The biggest thing you may note is that the costs and revenues are different. This is because an availability PPP is seen as much lower risk to the private party than a full demand-risk PPP, so private parties can raise equity and borrow from banks at much lower cost, meaning they don’t need to ask for as much money to cover their debt service and repay their equity holders. But, on the other hand, as the government is bearing the risk, they should also discount the revenues they expect to receive to reflect the fact that they are bearing more risk.
I’m calling the subsidy an “effective subsidy” here because it’s not a payment in the same way that the subsidy for a demand risk subsidy is. The payments are the fixed and variable payments, the subsidy is just the residual between those payments and the revenues, whatever they may be.
As I mentioned earlier, this puts demand risk on the government. If the revenues are less than expected, the effective subsidy will be larger than expected, and the government will have to find more cash to pay the private party’s payments than it thought it would. If the revenues are higher than expected, the government takes the whole gain.
So, which is better?
In one case, the private party takes the risk, in the other, the government takes the risk. How do we decide which option is right for us?
True efficiency also means efficient risk allocation
The most basic principle of risk allocation is that you allocate the risk to the party best able to manage it**. If neither party has any control over the risk, then it doesn’t really matter which party you allocate the risk to. In a mature city, for example, there may not be much the government can do to influence traffic flows.
In this particular case, however, there are significant public actions that will need to be taken in the next few years, the government has much more control over the policy levers that will drive the traffic, while the private party will have almost no ability to influence demand. Further, the government has no track record of delivering the port, SEZ and surrounding infrastructure. Indonesia has over-promised and under-delivered in infrastructure for decades. No investor is going to bet hundreds of millions of dollars that the government will suddenly spring into action and deliver faster than it has ever delivered before.
Too many investors, and would-be investors have been burned trying to invest in Indonesian infrastructure, so private sector traffic projections for a toll road like this will always be conservative. If the government truly believes that it can deliver the work program, and it wants to get the value of the traffic flows associated with the delivery of that work program, then they must take on demand risk themselves.
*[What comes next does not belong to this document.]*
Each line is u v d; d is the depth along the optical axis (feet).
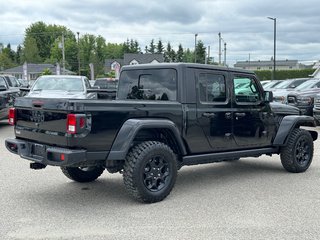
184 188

Government officials here are very risk averse (for good reason), so when you offer them a choice between bearing a risk themselves, or allocating it to the private sector, the initial reaction is almost always to dump it on the private sector party. But, if the risk is one that they are truly the best party to manage, they will end up paying more, and maybe even transferring value to the private party by forcing the issue. To me, that's a worse kerugian keuangan negara (state financial loss), than any loss government might make by taking on demand risk themselves.
Note: I am simplifying it a bit by just saying “government.” In fact, the contracting agency for toll roads is BPJT, the party responsible for building the port is Pelindo IV, the party responsible for building the SEZ is the provincial government of North Sulawesi, and the parties responsible for developing Manado and Bitung are the respective city governments. So, the Indonesian government as a whole has the control, but coordinating all of the parties will be a big job. BPJT alone won’t have the authority to knock heads together, but they’ll have a lot more access to the people that do than a private party. If you hire someone to build a road, get them to build a road, don't ask them to build a road, and coordinate 5 different government entities. That's government's job.
What is the Indonesian government doing to rectify this?
Earlier this year, the government issued Presidential Regulation 38/2015 concerning government cooperation with business entities in the provision of infrastructure. This replaces an earlier piece of legislation, and the new regulation explicitly incorporates language providing greater flexibility for the government to undertake availability-based PPPs.
So, will we see an availability payment being applied for Manado – Bitung?
It’s too early to say. I hope so. I suspect it’s probably appropriate for a toll road like Balikpapan – Samarinda as well.
There has been talk about the use of performance-based annuity schemes (“PBAS”, which is just a fancy name for an availability payment) for the construction of non-tolled roads, but I haven’t yet seen any statement from BPJT on whether they intend to use this model for tolled roads as well. I guess we’ll see what they think when BAPPENAS finally publishes the PPP book with more information.